GOAL OF THE EXERCISE:
Below are the records; output them exactly from the first line through the line with "- more than", stopping there.

....

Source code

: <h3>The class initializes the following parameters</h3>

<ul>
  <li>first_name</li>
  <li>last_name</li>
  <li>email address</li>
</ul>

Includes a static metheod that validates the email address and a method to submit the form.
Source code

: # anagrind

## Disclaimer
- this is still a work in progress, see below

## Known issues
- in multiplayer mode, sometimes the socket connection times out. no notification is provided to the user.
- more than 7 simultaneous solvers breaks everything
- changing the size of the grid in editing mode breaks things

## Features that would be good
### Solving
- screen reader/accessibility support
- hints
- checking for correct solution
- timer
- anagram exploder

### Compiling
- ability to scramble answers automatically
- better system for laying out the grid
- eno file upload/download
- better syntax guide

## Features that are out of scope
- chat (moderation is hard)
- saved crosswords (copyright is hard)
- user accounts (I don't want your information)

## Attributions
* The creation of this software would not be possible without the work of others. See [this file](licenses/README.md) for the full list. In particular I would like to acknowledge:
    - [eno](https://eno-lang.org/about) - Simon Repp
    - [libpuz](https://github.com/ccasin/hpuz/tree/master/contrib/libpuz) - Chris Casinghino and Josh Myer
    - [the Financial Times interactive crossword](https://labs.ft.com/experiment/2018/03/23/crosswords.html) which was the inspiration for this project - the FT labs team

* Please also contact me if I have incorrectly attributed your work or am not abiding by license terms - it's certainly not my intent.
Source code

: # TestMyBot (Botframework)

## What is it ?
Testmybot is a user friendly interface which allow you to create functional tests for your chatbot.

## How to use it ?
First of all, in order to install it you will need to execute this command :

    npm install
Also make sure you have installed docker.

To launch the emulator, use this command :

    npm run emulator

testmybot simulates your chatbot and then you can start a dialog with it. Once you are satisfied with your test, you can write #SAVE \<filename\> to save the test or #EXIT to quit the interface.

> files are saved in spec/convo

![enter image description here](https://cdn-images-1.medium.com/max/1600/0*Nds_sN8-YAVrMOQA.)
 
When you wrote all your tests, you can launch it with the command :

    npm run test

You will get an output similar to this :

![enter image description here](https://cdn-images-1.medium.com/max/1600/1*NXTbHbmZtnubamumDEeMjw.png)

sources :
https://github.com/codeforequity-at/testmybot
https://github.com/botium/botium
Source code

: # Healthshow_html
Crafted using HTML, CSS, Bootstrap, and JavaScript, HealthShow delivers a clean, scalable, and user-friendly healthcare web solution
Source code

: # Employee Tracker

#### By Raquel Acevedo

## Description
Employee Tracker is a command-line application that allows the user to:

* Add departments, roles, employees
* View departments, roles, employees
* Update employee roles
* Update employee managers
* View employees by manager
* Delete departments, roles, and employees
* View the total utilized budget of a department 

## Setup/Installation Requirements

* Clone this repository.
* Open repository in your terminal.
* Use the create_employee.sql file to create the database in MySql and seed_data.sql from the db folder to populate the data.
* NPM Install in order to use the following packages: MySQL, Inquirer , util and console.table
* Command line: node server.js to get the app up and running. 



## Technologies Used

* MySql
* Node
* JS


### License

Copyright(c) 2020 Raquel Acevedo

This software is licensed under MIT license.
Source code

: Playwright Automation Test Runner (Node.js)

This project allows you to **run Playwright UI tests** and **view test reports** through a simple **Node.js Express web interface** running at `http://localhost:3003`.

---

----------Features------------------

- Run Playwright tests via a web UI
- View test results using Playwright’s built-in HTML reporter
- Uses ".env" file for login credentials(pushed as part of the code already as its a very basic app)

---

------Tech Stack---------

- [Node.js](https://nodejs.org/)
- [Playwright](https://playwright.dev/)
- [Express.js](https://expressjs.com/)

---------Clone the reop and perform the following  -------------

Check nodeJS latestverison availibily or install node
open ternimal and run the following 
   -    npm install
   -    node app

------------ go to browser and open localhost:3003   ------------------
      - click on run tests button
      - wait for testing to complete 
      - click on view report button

....

RESPONSE:
Source code

: <h3>The class initializes the following parameters</h3>

<ul>
  <li>first_name</li>
  <li>last_name</li>
  <li>email address</li>
</ul>

Includes a static metheod that validates the email address and a method to submit the form.
Source code

: # anagrind

## Disclaimer
- this is still a work in progress, see below

## Known issues
- in multiplayer mode, sometimes the socket connection times out. no notification is provided to the user.
- more than 7 simultaneous solvers breaks everything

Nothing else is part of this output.